# XLR vs. 1/4 in



## NewChris (Oct 22, 2013)

is there any significant difference between 3 pin XLR and 1\4 in. audio cables. Does one have better quality? Does one last longer?


----------



## sk8rsdad (Oct 22, 2013)

There are some pretty significance differences between balanced (XLR) and unbalanced (1/4") audio signals, mostly dealing with noise and signal loss over long distances. Balanced audio is less susceptible to noise and interference.

Cable longevity is more a function of manufacturing quality and proper care than a decision between XLR and 1/4". Pedantically speaking, XLR and 1/4" describe the connector and not the cable.


----------



## Focus (Oct 22, 2013)

Yes, as posted above, XLR is balanced meaning there is a non-inverted signal, and an inverted signal, when it hits your mixer, recorder, etc it amplifies the differences in the signal and eliminates the things that are the same(noise picked up from the cable will be the same in both lines), this allows xlr to be used over hundreds of feet, while 1/4" cables will start having problems after 25' or so. That is why DI boxes are used to convert 1/4 to xlr. Also pretty much all professional consoles only have XLR inputs.


----------



## Focus (Oct 22, 2013)

A side note. There are many cases where unbalanced 1/4 cables are used, FX, compressors, gates other outboard gear. This is all well and good, they are short distances and noise is not a problem. Also there are TRS connectors that are 1/4" but pass the same balanced signal as XLR, mostly common on prosumer gear and equipment that needs space saving of 1/4" over the larger footprint of xlr.


----------



## museav (Oct 23, 2013)

Focus said:


> Yes, as posted above, XLR is balanced meaning there is a non-inverted signal, and an inverted signal, when it hits your mixer, recorder, etc it amplifies the differences in the signal and eliminates the things that are the same(noise picked up from the cable will be the same in both lines), this allows xlr to be used over hundreds of feet, while 1/4" cables will start having problems after 25' or so. That is why DI boxes are used to convert 1/4 to xlr. Also pretty much all professional consoles only have XLR inputs.


Seems to be some common misunderstandings.

XLR and 1/4" are simply connectors and both can be used for either balanced or unbalanced signals. A 3 pin XLR and TRS (tip-ring-sleeve) 1/4" are essentially interchangeable in terms of the signals carried, including carrying balanced signals, however XLRs are often preferred for reasons such as the contact area, being non-shorting, making the ground contact first and more typically being locking or latching.  A TS (tip-sleeve) 1/4" is inherently limited to unbalanced signals but a TRS 1/4" or 3 pin XLR connector could be wired for balanced mono, unbalanced stereo or unbalanced mono signals.

Signal symmetry is a separate issue from balanced audio signals and you can have balanced signals with only one signal on the + conductor and without any corresponding inverted signal on the - conductor. A simple way to think about this is if that balancing and the associated noise cancellation depended on signal symmetry then you would get no noise cancellation with no signal, which is exactly when you might need it the most. Instead 'balanced' for audio signals usually refers to being impedance balanced with both conductors having equal impedance to ground. That, along with the use of twisted pair conductors, helps any noise induced in the conductors be equal in both conductors and thus be more effectively cancelled by a differential input, which looks at the difference between the signals on the two conductors and thus 'cancels' any signal common to both regardless of whether an audio signal is present. The more similar you can make any noise induced in each conductor via techniques such as impedance balancing and twisted pairs, the more effective the resulting noise cancellation.

| Source data |

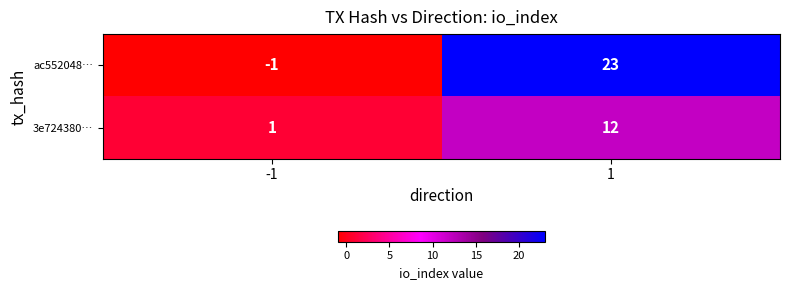

What is the greatest value displayed?

23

| Tasks to carry out |
a) Answer these questions about the XLR vs. 1/4 in thread, one line each:
(i) According to sk8rsdad, what is cable longevity more a function of?
(ii) According to Focus, after roughly what length do 1/4" cables start having problems?
(iii) According to museav, what does "balanced" usually refer to for audio signals?
b) Write out the part of the XLR vs. 1/4 in thread that opens with the words containing "A side note." and closes with "(Oct 23, 2013)".
The data has no role in this work.

| Answers given |
a)
(i) Manufacturing quality and proper care.
(ii) After 25 feet or so.
(iii) Being impedance balanced, with both conductors having equal impedance to ground.

b)
A side note. There are many cases where unbalanced 1/4 cables are used, FX, compressors, gates other outboard gear. This is all well and good, they are short distances and noise is not a problem. Also there are TRS connectors that are 1/4" but pass the same balanced signal as XLR, mostly common on prosumer gear and equipment that needs space saving of 1/4" over the larger footprint of xlr.


----------



## museav (Oct 23, 2013)